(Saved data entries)
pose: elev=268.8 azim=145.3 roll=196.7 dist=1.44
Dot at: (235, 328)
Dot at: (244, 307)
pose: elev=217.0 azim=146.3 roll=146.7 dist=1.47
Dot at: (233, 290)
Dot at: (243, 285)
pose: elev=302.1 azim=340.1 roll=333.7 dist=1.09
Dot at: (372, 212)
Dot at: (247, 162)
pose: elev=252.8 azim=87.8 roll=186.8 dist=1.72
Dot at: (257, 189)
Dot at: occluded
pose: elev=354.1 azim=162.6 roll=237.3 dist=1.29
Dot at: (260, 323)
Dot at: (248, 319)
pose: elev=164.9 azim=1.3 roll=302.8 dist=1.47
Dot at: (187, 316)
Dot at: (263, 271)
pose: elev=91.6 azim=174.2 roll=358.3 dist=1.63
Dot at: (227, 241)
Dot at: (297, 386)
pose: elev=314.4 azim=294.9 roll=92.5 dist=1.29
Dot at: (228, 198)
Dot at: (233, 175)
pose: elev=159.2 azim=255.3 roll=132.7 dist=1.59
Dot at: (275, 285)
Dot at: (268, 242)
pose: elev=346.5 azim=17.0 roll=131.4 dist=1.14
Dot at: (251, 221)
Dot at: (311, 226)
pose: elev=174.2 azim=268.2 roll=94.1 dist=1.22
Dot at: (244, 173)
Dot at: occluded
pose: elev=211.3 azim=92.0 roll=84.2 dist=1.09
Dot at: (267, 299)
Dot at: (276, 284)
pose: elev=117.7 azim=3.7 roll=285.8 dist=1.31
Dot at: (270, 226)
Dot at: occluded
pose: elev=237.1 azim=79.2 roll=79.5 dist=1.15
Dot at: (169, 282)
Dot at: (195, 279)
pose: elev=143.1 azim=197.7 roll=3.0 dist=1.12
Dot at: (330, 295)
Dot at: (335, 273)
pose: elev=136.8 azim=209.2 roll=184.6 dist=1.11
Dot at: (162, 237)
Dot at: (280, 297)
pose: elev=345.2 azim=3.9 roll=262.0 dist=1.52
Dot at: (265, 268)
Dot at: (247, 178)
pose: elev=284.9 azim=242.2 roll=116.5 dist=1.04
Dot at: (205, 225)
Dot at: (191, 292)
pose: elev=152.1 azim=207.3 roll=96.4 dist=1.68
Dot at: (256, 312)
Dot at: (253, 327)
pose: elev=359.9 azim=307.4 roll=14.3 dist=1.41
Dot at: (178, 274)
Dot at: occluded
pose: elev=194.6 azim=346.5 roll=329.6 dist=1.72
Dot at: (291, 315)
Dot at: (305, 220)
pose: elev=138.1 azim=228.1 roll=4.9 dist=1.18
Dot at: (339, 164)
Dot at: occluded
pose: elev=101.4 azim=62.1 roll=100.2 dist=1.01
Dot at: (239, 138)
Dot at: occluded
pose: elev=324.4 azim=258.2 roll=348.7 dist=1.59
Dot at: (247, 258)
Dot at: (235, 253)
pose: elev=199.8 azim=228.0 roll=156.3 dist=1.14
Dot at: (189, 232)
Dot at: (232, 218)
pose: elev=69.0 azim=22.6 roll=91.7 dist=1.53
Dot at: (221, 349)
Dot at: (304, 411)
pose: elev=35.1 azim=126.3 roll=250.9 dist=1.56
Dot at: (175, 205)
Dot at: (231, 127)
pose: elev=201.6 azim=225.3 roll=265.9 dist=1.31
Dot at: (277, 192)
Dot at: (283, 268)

*GIVEN REQUEST*
Rewrite the material above with every instance of "dist" changed to "distance", leaving all other text exactly as it is.

*COMPLETE RESPONSE*
pose: elev=268.8 azim=145.3 roll=196.7 distance=1.44
Dot at: (235, 328)
Dot at: (244, 307)
pose: elev=217.0 azim=146.3 roll=146.7 distance=1.47
Dot at: (233, 290)
Dot at: (243, 285)
pose: elev=302.1 azim=340.1 roll=333.7 distance=1.09
Dot at: (372, 212)
Dot at: (247, 162)
pose: elev=252.8 azim=87.8 roll=186.8 distance=1.72
Dot at: (257, 189)
Dot at: occluded
pose: elev=354.1 azim=162.6 roll=237.3 distance=1.29
Dot at: (260, 323)
Dot at: (248, 319)
pose: elev=164.9 azim=1.3 roll=302.8 distance=1.47
Dot at: (187, 316)
Dot at: (263, 271)
pose: elev=91.6 azim=174.2 roll=358.3 distance=1.63
Dot at: (227, 241)
Dot at: (297, 386)
pose: elev=314.4 azim=294.9 roll=92.5 distance=1.29
Dot at: (228, 198)
Dot at: (233, 175)
pose: elev=159.2 azim=255.3 roll=132.7 distance=1.59
Dot at: (275, 285)
Dot at: (268, 242)
pose: elev=346.5 azim=17.0 roll=131.4 distance=1.14
Dot at: (251, 221)
Dot at: (311, 226)
pose: elev=174.2 azim=268.2 roll=94.1 distance=1.22
Dot at: (244, 173)
Dot at: occluded
pose: elev=211.3 azim=92.0 roll=84.2 distance=1.09
Dot at: (267, 299)
Dot at: (276, 284)
pose: elev=117.7 azim=3.7 roll=285.8 distance=1.31
Dot at: (270, 226)
Dot at: occluded
pose: elev=237.1 azim=79.2 roll=79.5 distance=1.15
Dot at: (169, 282)
Dot at: (195, 279)
pose: elev=143.1 azim=197.7 roll=3.0 distance=1.12
Dot at: (330, 295)
Dot at: (335, 273)
pose: elev=136.8 azim=209.2 roll=184.6 distance=1.11
Dot at: (162, 237)
Dot at: (280, 297)
pose: elev=345.2 azim=3.9 roll=262.0 distance=1.52
Dot at: (265, 268)
Dot at: (247, 178)
pose: elev=284.9 azim=242.2 roll=116.5 distance=1.04
Dot at: (205, 225)
Dot at: (191, 292)
pose: elev=152.1 azim=207.3 roll=96.4 distance=1.68
Dot at: (256, 312)
Dot at: (253, 327)
pose: elev=359.9 azim=307.4 roll=14.3 distance=1.41
Dot at: (178, 274)
Dot at: occluded
pose: elev=194.6 azim=346.5 roll=329.6 distance=1.72
Dot at: (291, 315)
Dot at: (305, 220)
pose: elev=138.1 azim=228.1 roll=4.9 distance=1.18
Dot at: (339, 164)
Dot at: occluded
pose: elev=101.4 azim=62.1 roll=100.2 distance=1.01
Dot at: (239, 138)
Dot at: occluded
pose: elev=324.4 azim=258.2 roll=348.7 distance=1.59
Dot at: (247, 258)
Dot at: (235, 253)
pose: elev=199.8 azim=228.0 roll=156.3 distance=1.14
Dot at: (189, 232)
Dot at: (232, 218)
pose: elev=69.0 azim=22.6 roll=91.7 distance=1.53
Dot at: (221, 349)
Dot at: (304, 411)
pose: elev=35.1 azim=126.3 roll=250.9 distance=1.56
Dot at: (175, 205)
Dot at: (231, 127)
pose: elev=201.6 azim=225.3 roll=265.9 distance=1.31
Dot at: (277, 192)
Dot at: (283, 268)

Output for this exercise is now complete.